Qualifiers: ITA, USA, NZL, GER, GBR, NED
Men's Four (M4-) - Semifinals
When you see a crew come out of the start looking relaxed in their faces and
effortless through the water, you know you've got a special crew -
especially when they're in the lead. This was the case for the United
States. The sole medal at the London Olympics for US men's rowing went to
the four when they finished in the bronze medal spot. Henrik Rummel is the
sole remaining member of the London four. This new 2013 crew won at the World
Rowing Cup in Lucerne and today they remained in the lead for the entire
But the United States did not have it all their way. The entire field was
still within striking distance of the leading crew through the middle of the
race with only Germany dropping back a bit. In the sprint to the line the
field closed on James, Weil, Rummel and Gennaro of the United States. At a 42
stroke rate the US held off a lower rating Netherlands in second. A very happy
Czech Republic snuck through in third ahead of a disappointed Belarus.
Semifinal Two had all six crews jump out quickly at the start moving through
the first 500m mark with less than two seconds separating the entire field.

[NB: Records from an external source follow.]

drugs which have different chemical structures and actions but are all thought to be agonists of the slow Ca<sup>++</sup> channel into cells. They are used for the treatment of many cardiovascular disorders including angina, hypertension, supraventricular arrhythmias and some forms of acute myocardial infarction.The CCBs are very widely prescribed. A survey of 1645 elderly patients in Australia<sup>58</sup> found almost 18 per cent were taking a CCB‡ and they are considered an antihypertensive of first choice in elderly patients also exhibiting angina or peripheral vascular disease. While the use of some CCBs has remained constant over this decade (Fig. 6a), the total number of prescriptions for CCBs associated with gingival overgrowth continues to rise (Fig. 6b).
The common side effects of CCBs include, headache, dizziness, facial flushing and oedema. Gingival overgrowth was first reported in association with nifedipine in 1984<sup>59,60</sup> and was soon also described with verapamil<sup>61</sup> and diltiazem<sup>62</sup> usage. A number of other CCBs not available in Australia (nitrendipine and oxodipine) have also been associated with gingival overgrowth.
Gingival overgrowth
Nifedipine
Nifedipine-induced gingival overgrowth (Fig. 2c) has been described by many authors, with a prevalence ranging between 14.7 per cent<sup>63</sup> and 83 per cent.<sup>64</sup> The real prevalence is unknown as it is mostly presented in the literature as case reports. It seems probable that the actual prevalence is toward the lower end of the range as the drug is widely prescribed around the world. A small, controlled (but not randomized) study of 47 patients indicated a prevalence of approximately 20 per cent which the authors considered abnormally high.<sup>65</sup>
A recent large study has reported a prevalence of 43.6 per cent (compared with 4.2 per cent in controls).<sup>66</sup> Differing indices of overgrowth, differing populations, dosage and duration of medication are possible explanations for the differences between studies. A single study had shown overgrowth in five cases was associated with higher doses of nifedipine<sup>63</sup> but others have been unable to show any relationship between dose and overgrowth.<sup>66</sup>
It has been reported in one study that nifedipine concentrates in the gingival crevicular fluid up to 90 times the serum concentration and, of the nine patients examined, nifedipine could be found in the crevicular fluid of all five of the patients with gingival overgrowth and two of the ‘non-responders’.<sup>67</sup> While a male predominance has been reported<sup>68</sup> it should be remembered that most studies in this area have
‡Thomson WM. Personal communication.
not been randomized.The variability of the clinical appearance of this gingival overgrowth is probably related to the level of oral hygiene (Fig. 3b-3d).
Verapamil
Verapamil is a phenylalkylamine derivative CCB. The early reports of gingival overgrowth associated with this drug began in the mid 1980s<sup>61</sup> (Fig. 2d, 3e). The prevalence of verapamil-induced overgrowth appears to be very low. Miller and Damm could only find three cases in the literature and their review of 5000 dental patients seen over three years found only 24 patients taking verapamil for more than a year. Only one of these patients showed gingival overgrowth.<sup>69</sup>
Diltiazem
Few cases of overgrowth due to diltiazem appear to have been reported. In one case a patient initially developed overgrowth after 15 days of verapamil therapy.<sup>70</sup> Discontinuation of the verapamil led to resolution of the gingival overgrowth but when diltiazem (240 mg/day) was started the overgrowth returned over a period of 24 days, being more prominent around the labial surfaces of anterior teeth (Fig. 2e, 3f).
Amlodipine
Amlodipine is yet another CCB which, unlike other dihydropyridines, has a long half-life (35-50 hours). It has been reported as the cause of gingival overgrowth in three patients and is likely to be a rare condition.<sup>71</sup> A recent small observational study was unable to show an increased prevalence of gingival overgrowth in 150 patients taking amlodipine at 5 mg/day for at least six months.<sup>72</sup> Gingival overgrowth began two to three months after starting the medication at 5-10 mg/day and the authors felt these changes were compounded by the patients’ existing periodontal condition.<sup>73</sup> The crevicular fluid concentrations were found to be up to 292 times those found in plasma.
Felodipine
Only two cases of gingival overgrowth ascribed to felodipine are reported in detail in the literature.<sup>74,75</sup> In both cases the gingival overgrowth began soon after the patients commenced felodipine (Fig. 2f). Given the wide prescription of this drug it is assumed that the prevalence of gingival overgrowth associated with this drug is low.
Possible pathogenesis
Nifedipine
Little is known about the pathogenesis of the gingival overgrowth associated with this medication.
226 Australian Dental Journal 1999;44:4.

Then Australia did a strategically planned piece and drew their boat into the
lead. Australia had finished second to the United States at the World Rowing
Cup in Lucerne and, as London Olympic silver medallists, they had a fine
history in this event to call on.
The sprint to the line finally saw crews spread out. Spain and Croatia had
dropped back a bit with the real battle going on between Lucerne bronze
medallists, Italy against Australia and Lucerne B-finallists, Great Britain.
At the line Lodo, Perino, Paonessa and Vicino of Italy had taken first,
Australia was in second and Great Britain qualified from third.

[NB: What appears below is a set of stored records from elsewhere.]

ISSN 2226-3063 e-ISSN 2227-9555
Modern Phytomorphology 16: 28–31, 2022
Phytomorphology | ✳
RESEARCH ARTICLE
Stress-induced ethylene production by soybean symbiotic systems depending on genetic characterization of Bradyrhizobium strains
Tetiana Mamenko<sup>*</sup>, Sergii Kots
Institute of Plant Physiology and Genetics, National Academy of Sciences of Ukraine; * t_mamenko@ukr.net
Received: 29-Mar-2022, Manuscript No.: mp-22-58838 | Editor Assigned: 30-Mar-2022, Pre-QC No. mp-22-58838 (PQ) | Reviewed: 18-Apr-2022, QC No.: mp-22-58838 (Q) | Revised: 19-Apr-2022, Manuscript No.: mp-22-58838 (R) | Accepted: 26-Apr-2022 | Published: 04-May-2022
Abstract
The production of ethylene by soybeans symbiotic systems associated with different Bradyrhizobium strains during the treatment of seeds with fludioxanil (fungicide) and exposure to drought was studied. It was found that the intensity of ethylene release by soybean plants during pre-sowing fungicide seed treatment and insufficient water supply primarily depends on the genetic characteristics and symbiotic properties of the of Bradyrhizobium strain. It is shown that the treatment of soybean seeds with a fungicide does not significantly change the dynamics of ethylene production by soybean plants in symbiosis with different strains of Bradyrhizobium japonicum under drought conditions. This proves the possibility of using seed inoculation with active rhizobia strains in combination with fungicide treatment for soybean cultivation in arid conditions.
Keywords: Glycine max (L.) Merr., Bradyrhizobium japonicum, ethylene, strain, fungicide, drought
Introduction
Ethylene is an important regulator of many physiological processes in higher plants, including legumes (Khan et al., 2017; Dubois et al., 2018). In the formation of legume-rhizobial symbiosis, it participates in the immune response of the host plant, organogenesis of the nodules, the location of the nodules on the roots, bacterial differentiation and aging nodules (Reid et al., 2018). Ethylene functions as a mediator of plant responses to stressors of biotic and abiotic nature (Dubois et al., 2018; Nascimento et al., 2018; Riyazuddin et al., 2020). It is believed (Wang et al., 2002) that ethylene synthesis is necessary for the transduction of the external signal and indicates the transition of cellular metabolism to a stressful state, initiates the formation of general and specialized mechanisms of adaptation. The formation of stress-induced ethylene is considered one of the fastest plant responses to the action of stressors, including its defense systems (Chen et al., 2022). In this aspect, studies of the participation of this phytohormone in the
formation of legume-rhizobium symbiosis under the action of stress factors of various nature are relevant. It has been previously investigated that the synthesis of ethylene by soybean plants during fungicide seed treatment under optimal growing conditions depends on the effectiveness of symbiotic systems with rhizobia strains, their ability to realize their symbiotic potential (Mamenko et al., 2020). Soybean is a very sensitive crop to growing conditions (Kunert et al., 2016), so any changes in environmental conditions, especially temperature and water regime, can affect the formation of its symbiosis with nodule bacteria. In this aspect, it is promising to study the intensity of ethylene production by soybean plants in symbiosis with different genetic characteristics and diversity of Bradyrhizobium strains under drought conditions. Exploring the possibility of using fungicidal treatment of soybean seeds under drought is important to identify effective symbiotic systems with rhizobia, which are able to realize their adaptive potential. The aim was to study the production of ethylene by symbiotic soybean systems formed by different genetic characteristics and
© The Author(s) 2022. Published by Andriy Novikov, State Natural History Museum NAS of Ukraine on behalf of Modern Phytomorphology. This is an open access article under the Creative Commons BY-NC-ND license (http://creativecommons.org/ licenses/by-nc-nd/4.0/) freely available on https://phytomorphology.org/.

It is interesting to note the finishing times of all of the finalists is
within just two seconds. This will be one hot final on Saturday with no real
Qualifiers: USA, NED, CZE, ITA, AUS, GBR
USA, Grant James, "We got ahead as planned and expected the field to come
back at us but we knew we could hold them. It will be an exciting final race
from start to finish."
CZE, Jan Pilc, "We had a good start to go with the field and the plan was
to push at the half way point. The last 200m we were just satisfied with
holding a qualifying spot. The final will be very tough as everybody has a
chance to win a medal."
ITA, Paolo Perino and Mario Paonessa, "We had a very good start with
Australia and we fought with them until the 1500 and then we decided to attack
in the last 500. Australia tried to push past us, but we responded well. It
will be a war in the final from 0 to 2000m."

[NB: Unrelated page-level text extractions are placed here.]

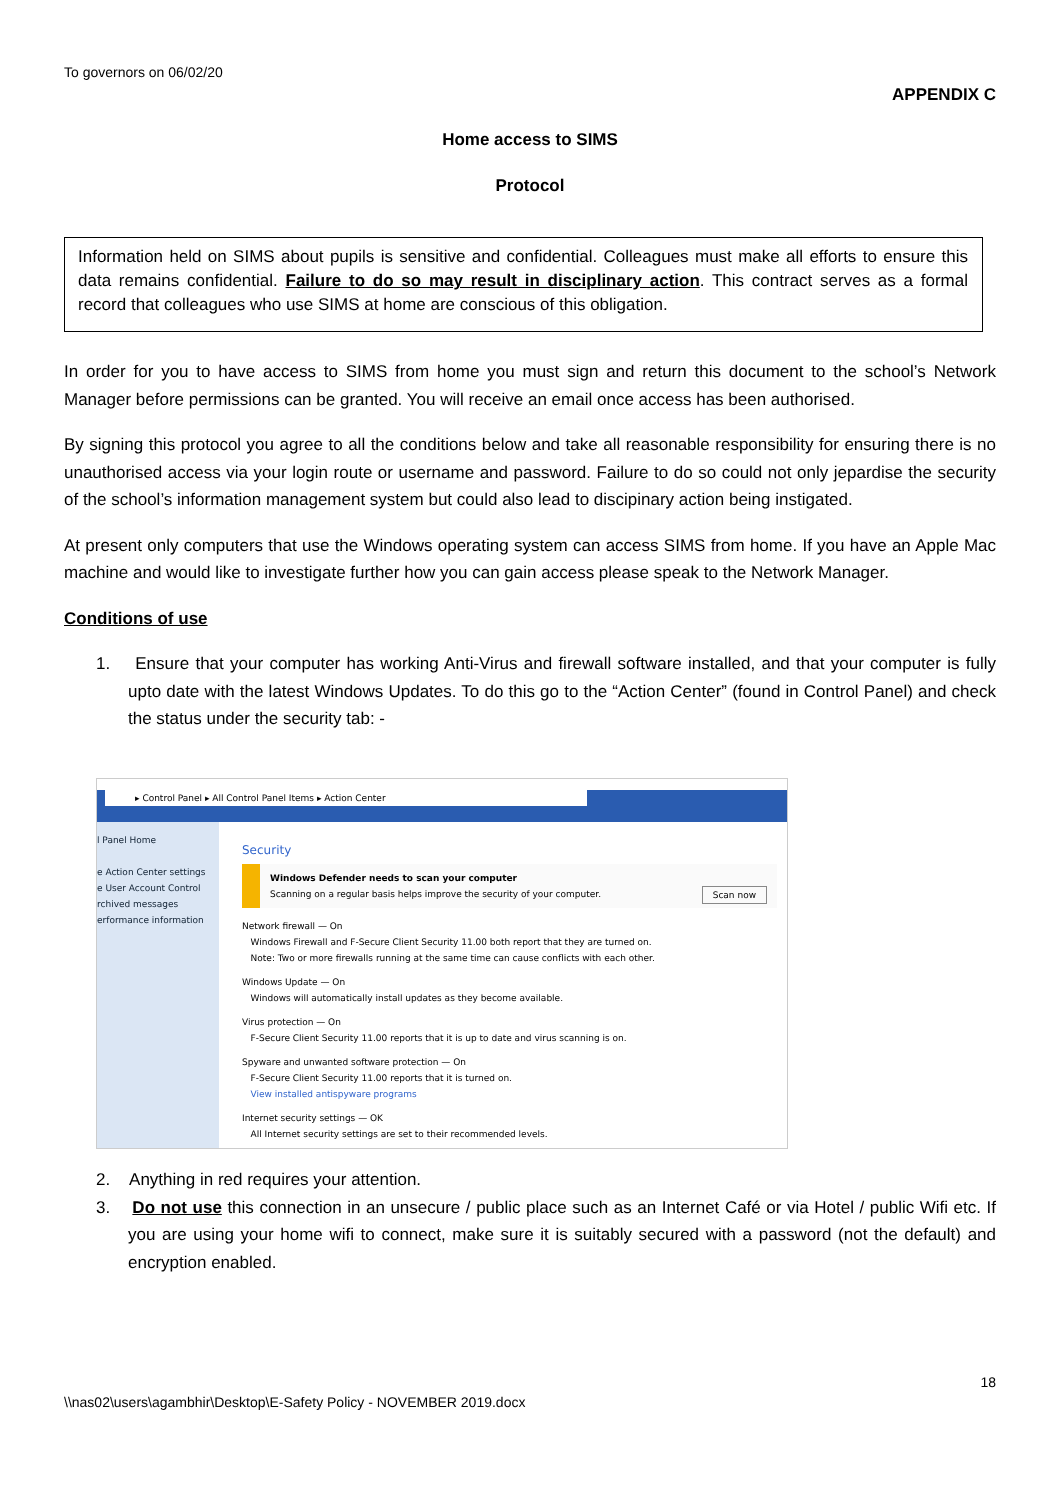To governors on 06/02/20
APPENDIX C
Home access to SIMS
Protocol
Information held on SIMS about pupils is sensitive and confidential. Colleagues must make all efforts to ensure this data remains confidential. Failure to do so may result in disciplinary action. This contract serves as a formal record that colleagues who use SIMS at home are conscious of this obligation.
In order for you to have access to SIMS from home you must sign and return this document to the school’s Network Manager before permissions can be granted. You will receive an email once access has been authorised.
By signing this protocol you agree to all the conditions below and take all reasonable responsibility for ensuring there is no unauthorised access via your login route or username and password. Failure to do so could not only jepardise the security of the school’s information management system but could also lead to discipinary action being instigated.
At present only computers that use the Windows operating system can access SIMS from home. If you have an Apple Mac machine and would like to investigate further how you can gain access please speak to the Network Manager.
Conditions of use
1. Ensure that your computer has working Anti-Virus and firewall software installed, and that your computer is fully upto date with the latest Windows Updates. To do this go to the “Action Center” (found in Control Panel) and check the status under the security tab: -
▸ Control Panel ▸ All Control Panel Items ▸ Action Center
l Panel Home
e Action Center settings
e User Account Control
rchived messages
erformance information
Security
Windows Defender needs to scan your computer
Scanning on a regular basis helps improve the security of your computer. Scan now
Network firewall — On
Windows Firewall and F-Secure Client Security 11.00 both report that they are turned on.
Note: Two or more firewalls running at the same time can cause conflicts with each other.
Windows Update — On
Windows will automatically install updates as they become available.
Virus protection — On
F-Secure Client Security 11.00 reports that it is up to date and virus scanning is on.
Spyware and unwanted software protection — On
F-Secure Client Security 11.00 reports that it is turned on.
View installed antispyware programs
Internet security settings — OK
All Internet security settings are set to their recommended levels.
2. Anything in red requires your attention.
3. Do not use this connection in an unsecure / public place such as an Internet Café or via Hotel / public Wifi etc. If you are using your home wifi to connect, make sure it is suitably secured with a password (not the default) and encryption enabled.
18
\\nas02\users\agambhir\Desktop\E-Safety Policy - NOVEMBER 2019.docx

GBR, Alan Sinclair, "We needed to make sure we weren't in a risky
position in the last part of the race. Our crew's goal here was to make
it to the final, but now we'll try to take a step forward for the
AUS, Joshua Dunkley-Smith, "We expected a tight race with the Italians as
we raced them in Lucerne. They are a young crew so you can always expect some
kind of a surprise. Our goal is to go faster in the final and we are happy how
we have been going through this regatta week."